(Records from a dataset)
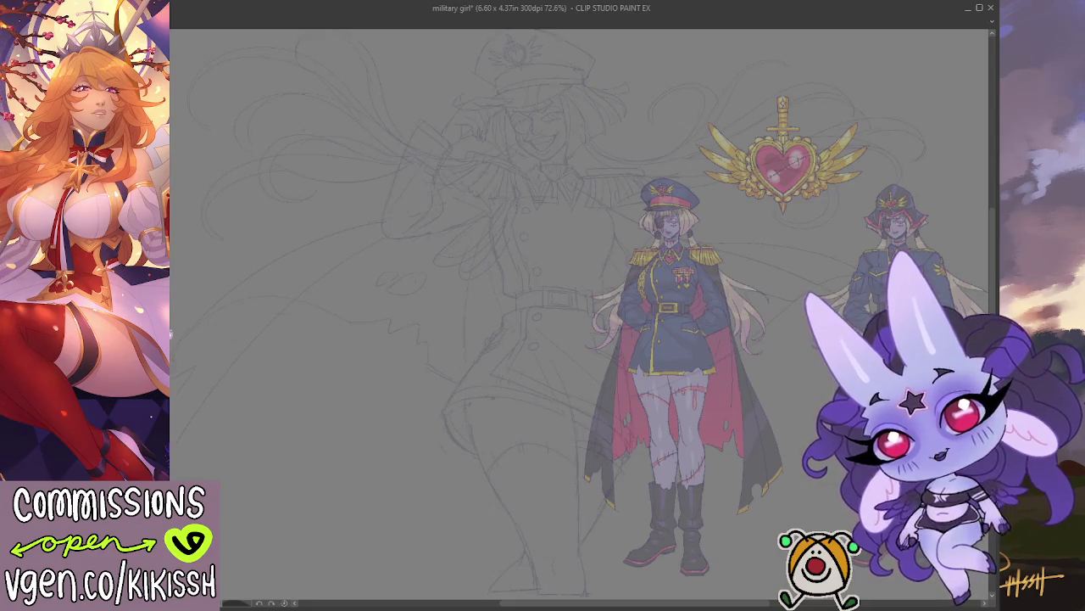
Zoom in on the face and ink the eye's upper and lower lids.
left_click_drag(414, 268, 396, 354)
scroll(512, 181, "up", 4)
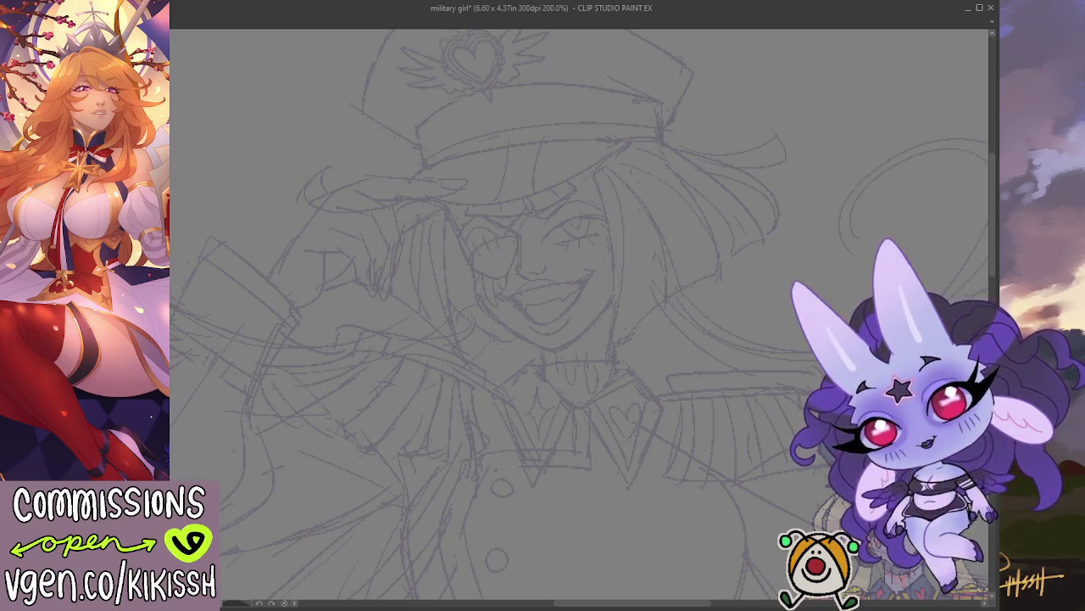
key("ctrl+z")
left_click_drag(599, 208, 610, 223)
key("ctrl+z")
left_click_drag(547, 236, 604, 220)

_What to do_: Write out all of the data above exactly, without any of its pictures.

_Expected answer_:
Zoom in on the face and ink the eye's upper and lower lids.
left_click_drag(414, 268, 396, 354)
scroll(512, 181, "up", 4)
key("ctrl+z")
left_click_drag(599, 208, 610, 223)
key("ctrl+z")
left_click_drag(547, 236, 604, 220)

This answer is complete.